*Directions*
Put the text lines from the records below into a Markdown table with columns headed Row and Line, numbering each row and skipping blank lines. Leave the pictures out.
----------
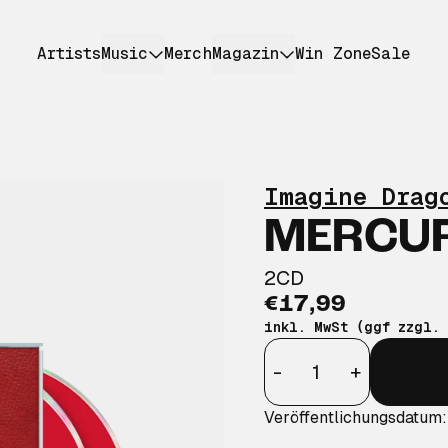
Artists
Music
Merch
Magazin
Win Zone
Sale
Imagine Drag
MERCURY
2CD
€17,99
inkl. MwSt (ggf zzgl.
Anzahl
-
+
Veröffentlichungsdatum:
----------
*Result of the task*
| Row | Line |
|---|---|
| 1 | Artists |
| 2 | Music |
| 3 | Merch |
| 4 | Magazin |
| 5 | Win Zone |
| 6 | Sale |
| 7 | Imagine Drag |
| 8 | MERCURY |
| 9 | 2CD |
| 10 | €17,99 |
| 11 | inkl. MwSt (ggf zzgl. |
| 12 | Anzahl |
| 13 | - |
| 14 | + |
| 15 | Veröffentlichungsdatum: |